One of our ‘priority features’, decided during our first workshop prioritsation exercises, was that of data used in software. There are (at least) two schools of thought on how data inputs and outputs should be tied to software.
Firstly, there is a thought that the data connected to software is only used as input and output during the execution, the running of the software on some hardware. Here, this execution is a process in which the software participates, but also the data does too.
Secondly, there is a thought that software can have data specified as valid input and output with or without these processes of execution. Here, the data is declared at the level of the software and whether this is used in the process is effectively irrelevant for the primary description; the software can use these sorts of data and that is enough to describe it.

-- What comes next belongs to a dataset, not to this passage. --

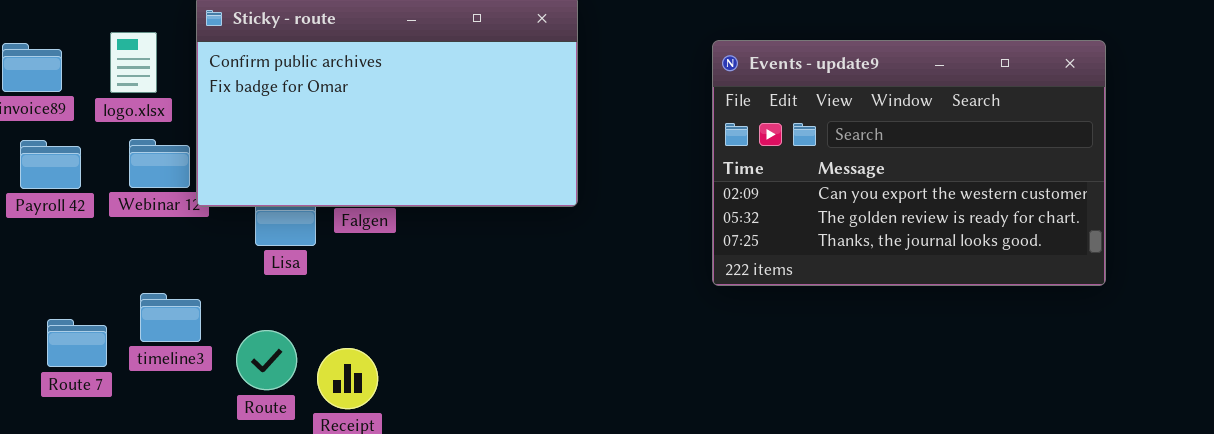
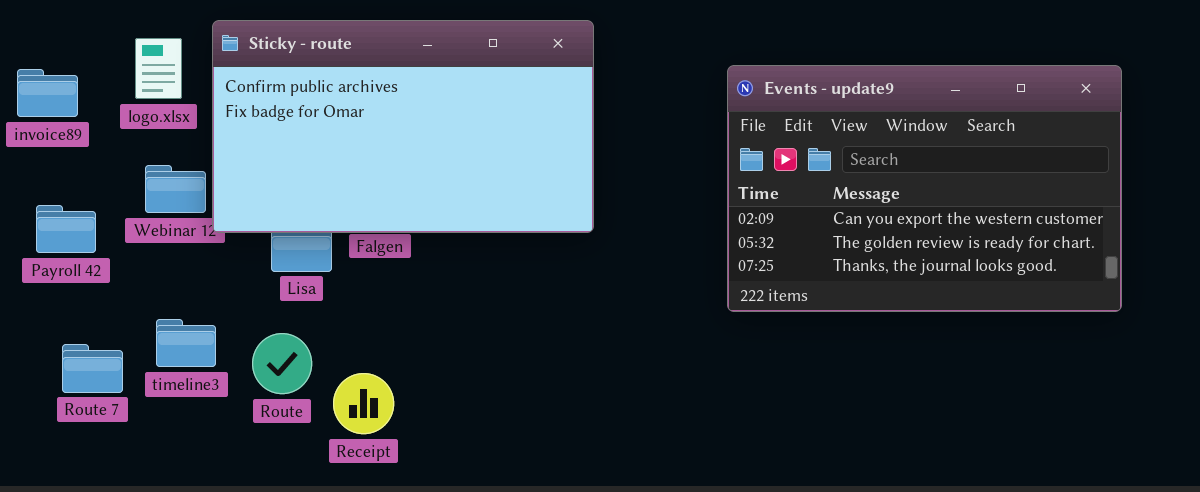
logo.xlsx: [110,32,157,93] -> [135,38,182,99], moved
Payroll 42: [20,140,81,189] -> [36,205,96,253], moved
Route: [236,330,297,390] -> [252,333,312,394], moved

Whether any of these are more or less correct is debatable, but a more objective way of evaluating these models is whether or not they can satisfy competency questions for SWO. Some of the data questions are as follows:
What software works best with my dataset?

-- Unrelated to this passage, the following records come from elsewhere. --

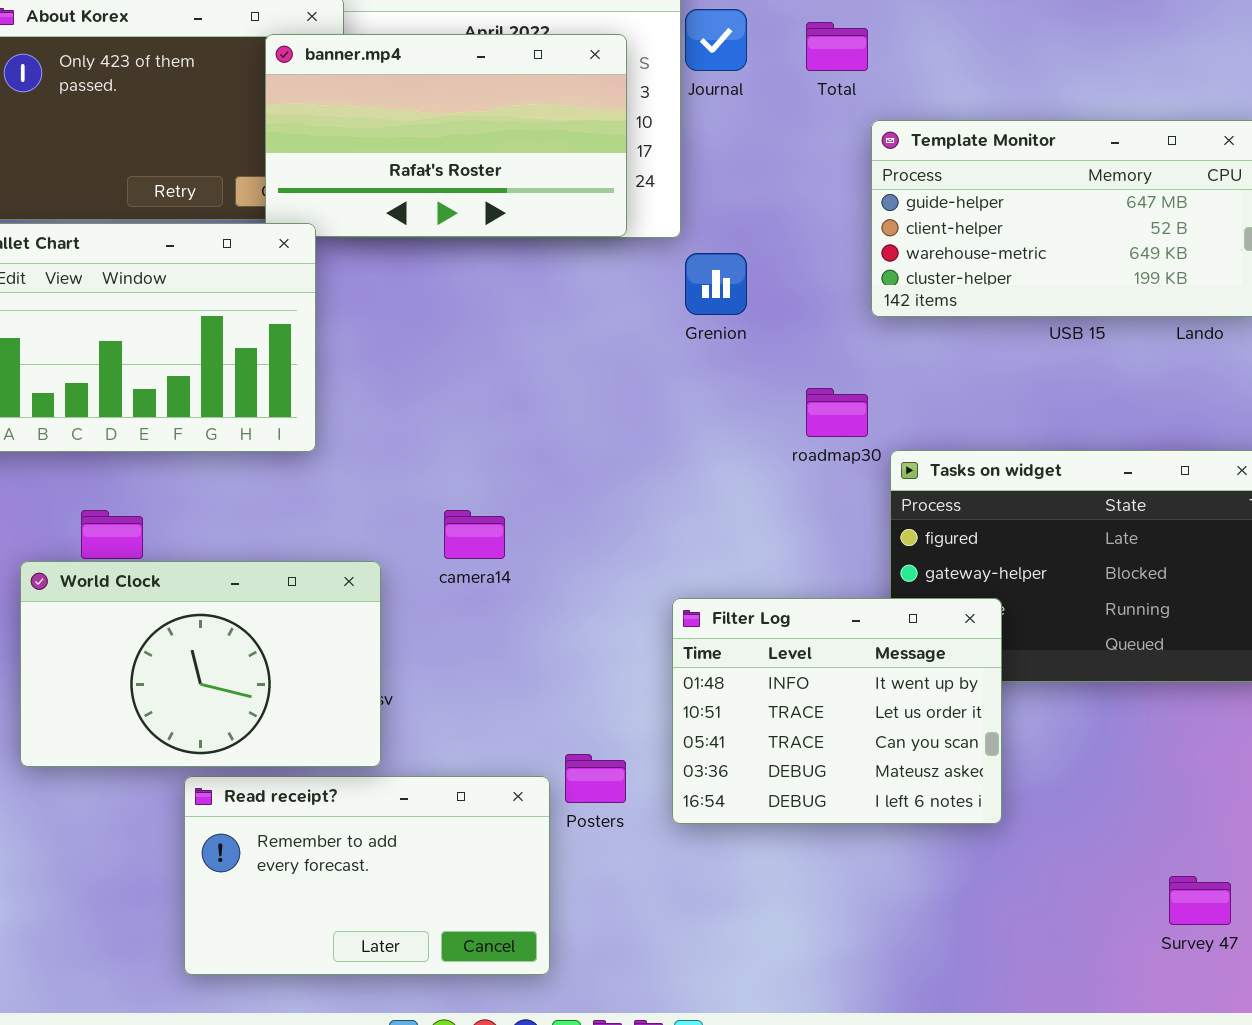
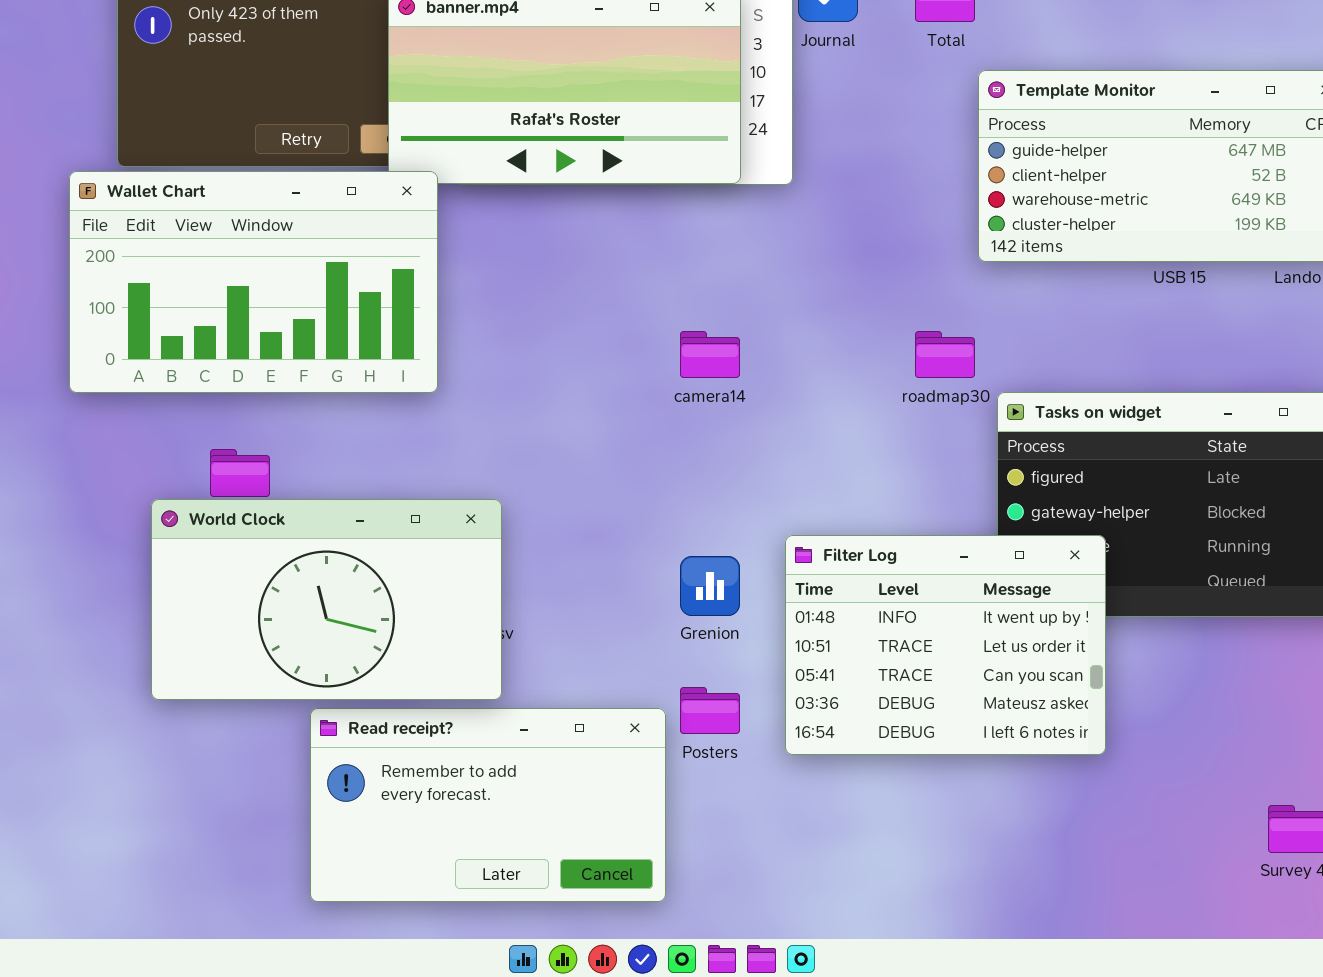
Grenion: [685,253,747,315] -> [680,556,740,616], moved
camera14: [444,510,505,559] -> [680,331,740,378], moved

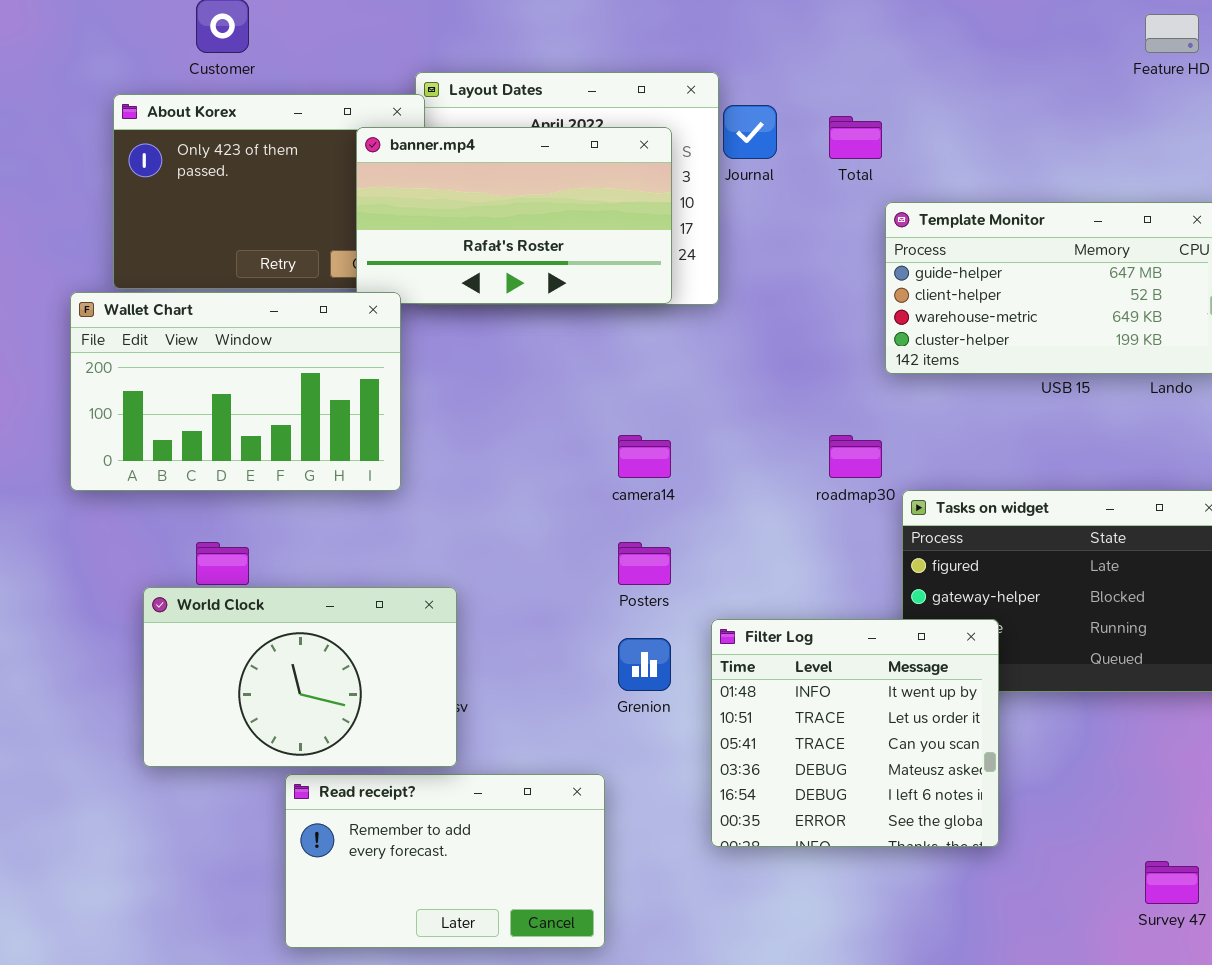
Filter Log: [785,535,1106,755] -> [711,619,999,847], resized
Posters: [680,687,740,734] -> [618,542,671,585], moved

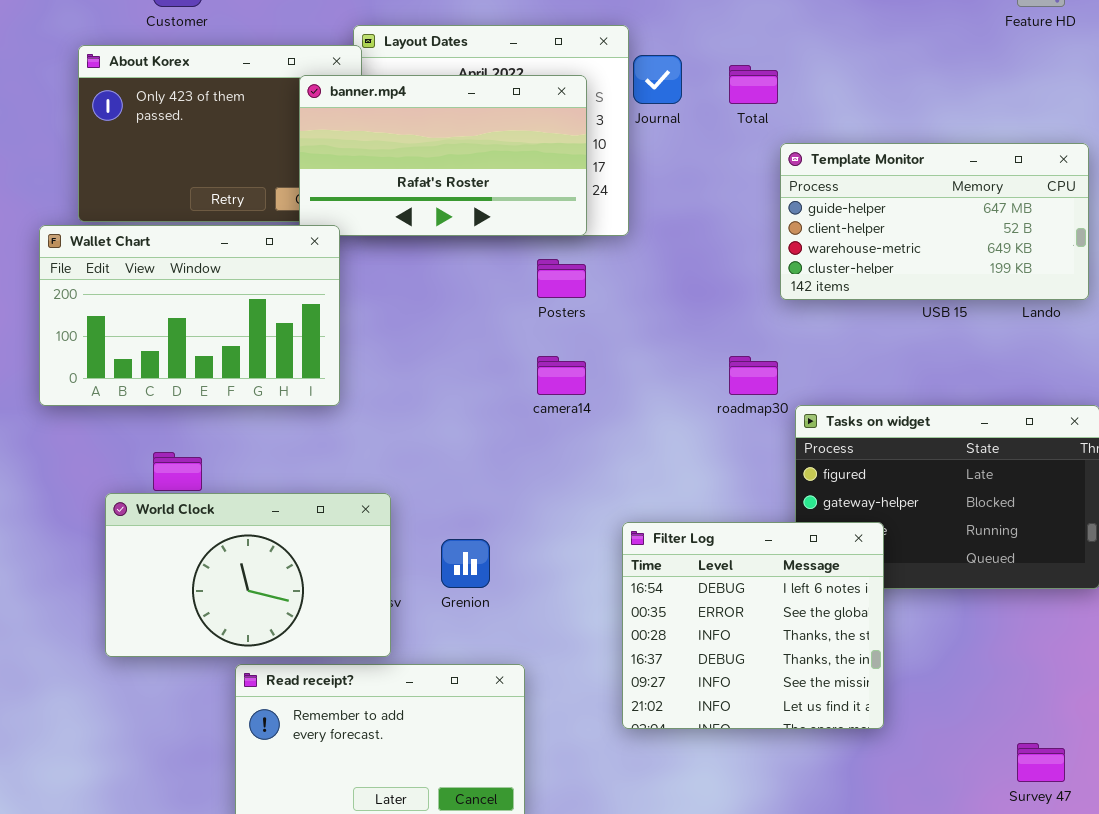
Posters: [618,542,671,585] -> [537,259,586,298], moved
Filter Log: [711,619,999,847] -> [622,522,884,729], scrolled down 4 rows
Grenion: [618,638,671,691] -> [441,539,490,588], moved

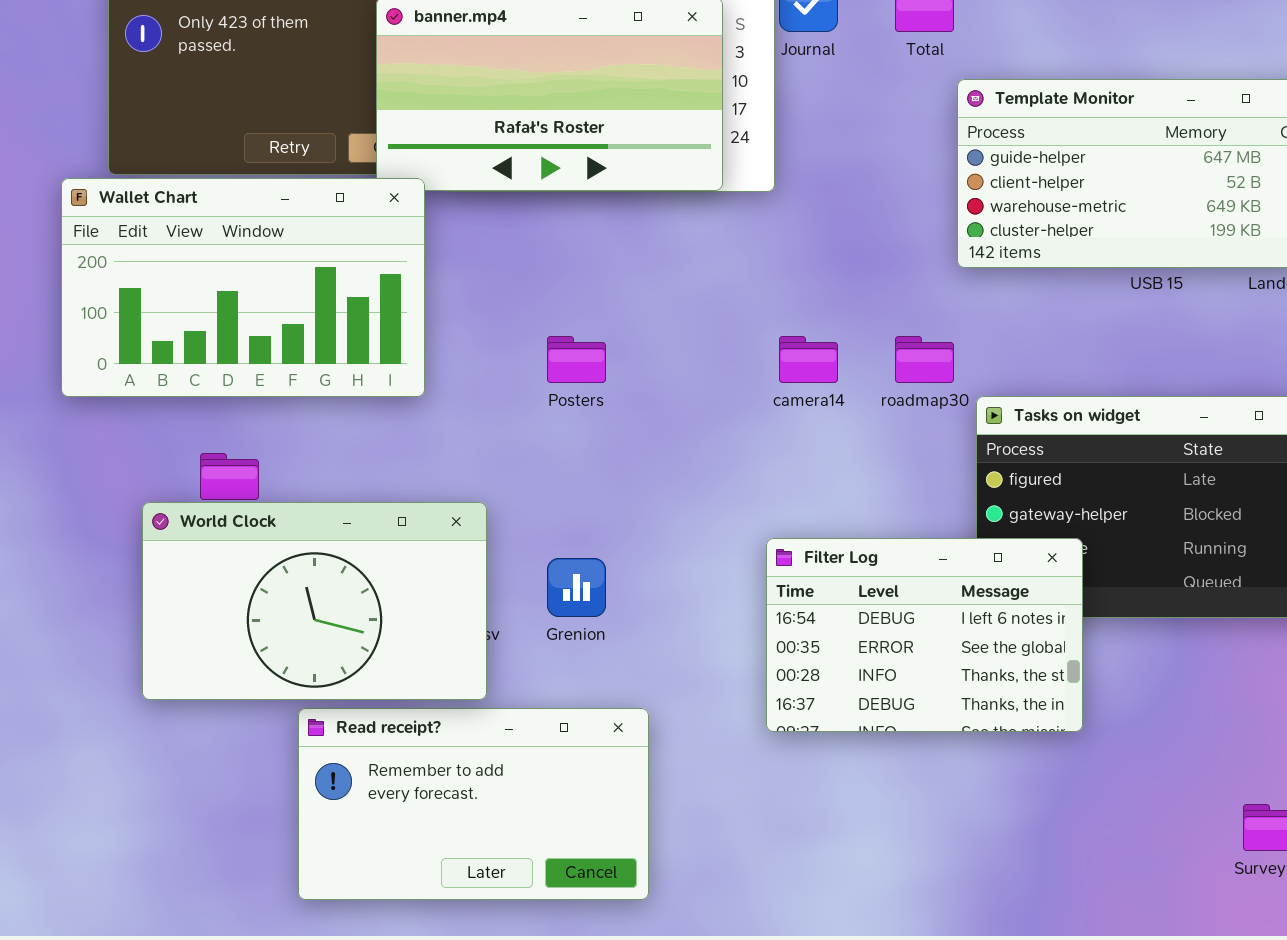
Posters: [537,259,586,298] -> [547,336,606,383], moved
camera14: [537,356,586,395] -> [779,336,838,383], moved
Filter Log: [622,522,884,729] -> [766,538,1083,732], resized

Which software tool created this data?
What software can I use my data with to support my task?
What are the input and output formats for this software?

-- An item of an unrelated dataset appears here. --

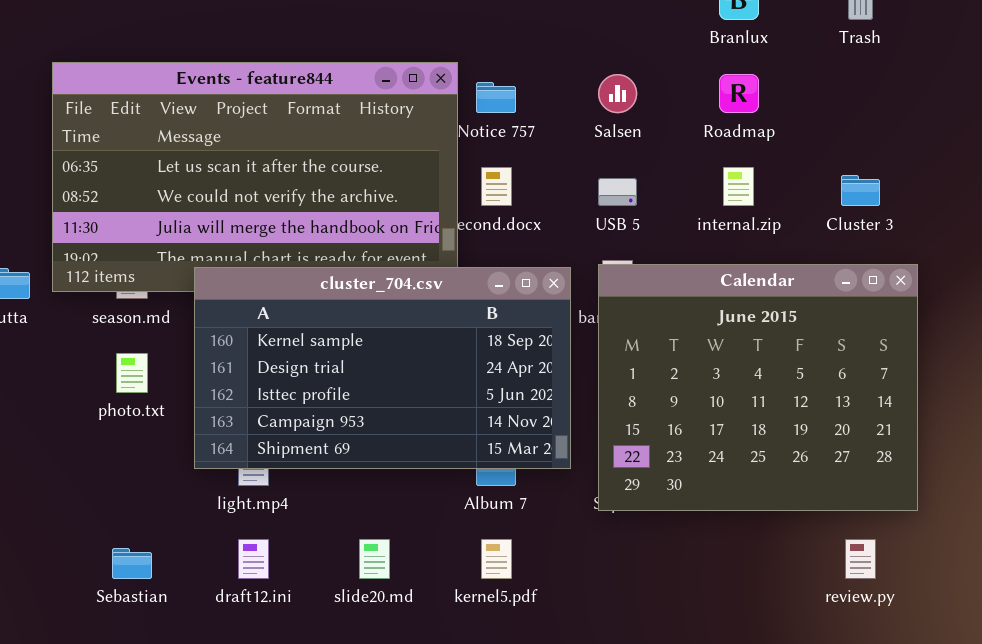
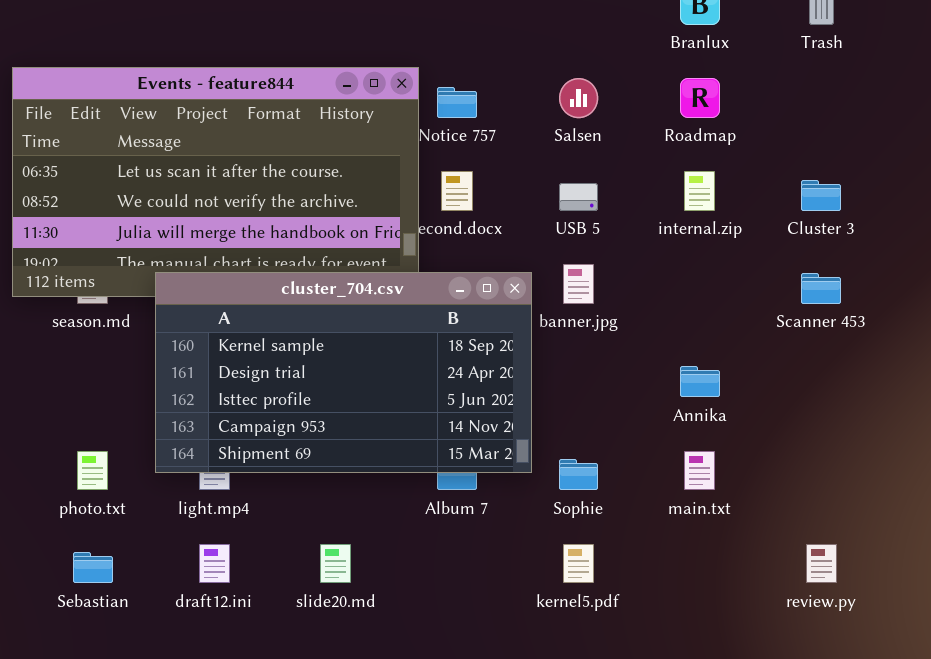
Calendar: [598,264,918,511] -> none, closed
photo.txt: [116,353,148,393] -> [77,451,108,490], moved
kernel5.pdf: [481,539,512,579] -> [563,544,594,583], moved

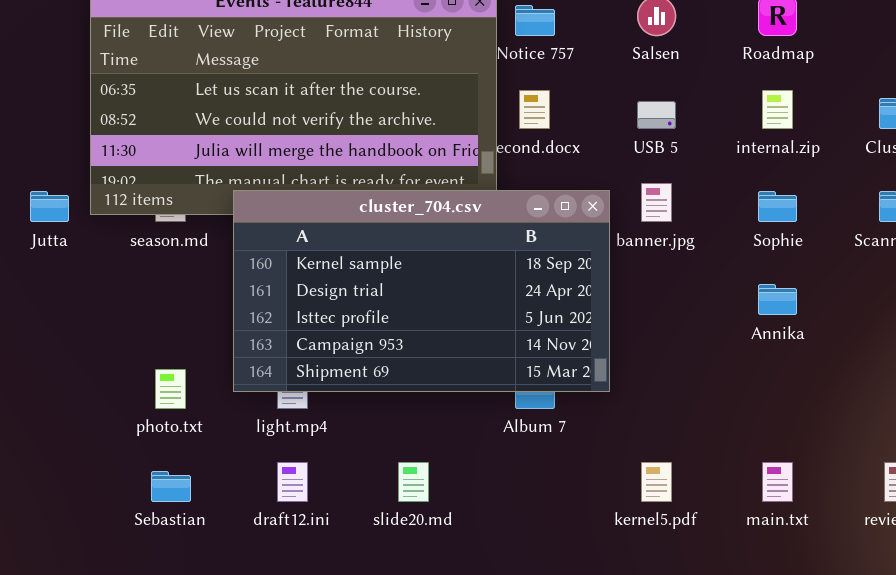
main.txt: [684,451,715,490] -> [762,462,793,502], moved
Sophie: [559,459,598,490] -> [758,191,797,222], moved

What software can read a .cel file?
What are the export options for this software?
The questions clearly point to a common theme which is that the information required is not the type of relationship between some piece of software and the tool, the interest is in what data with what software.
So the conclusion from this. Perhaps this modeling decision is unimportant and instead we should consider other factors. One may be complexity of the OWL expressions. Here are two sample snippets of Manchester OWL for how we might model a bit of Microsoft Excel:
and ((‘has specified input’ some
and (‘has format specification’ some ‘XLS spreadsheet’)))
and (‘has specified output’ some
and (‘has format specification’ some (‘XLS spreadsheet’ or ‘XML spreadsheet’)))))
‘has specified input’ some
data and (‘has format specification’ some ‘XLS spreadsheet’)
‘has specified output’ some
data and ‘has format specification’ some (‘XLS spreadsheet’ or ‘XML spreadsheet’)
In example 1 we use the context of information processing (though through an anonymous class) to describe the data input and output. In example 2 we don’t and simply say that data, with some format, is input and output to and from this software. Some tests of the two may be necessary to determine whether or not the extra nesting in the first example is worse in terms of reasoning. Anecdotally, I would expect this to be the case; I changed the pattern in the EFO recently to represent cell lines a little closer to the biology and introduced more nesting and reasoning slowed marginally, though the number of classes was <1,000.
Fundamentally, the proof will be in answering the competency questions above and if we can do that then, in a sense, the nuances in the modeling decision are less important.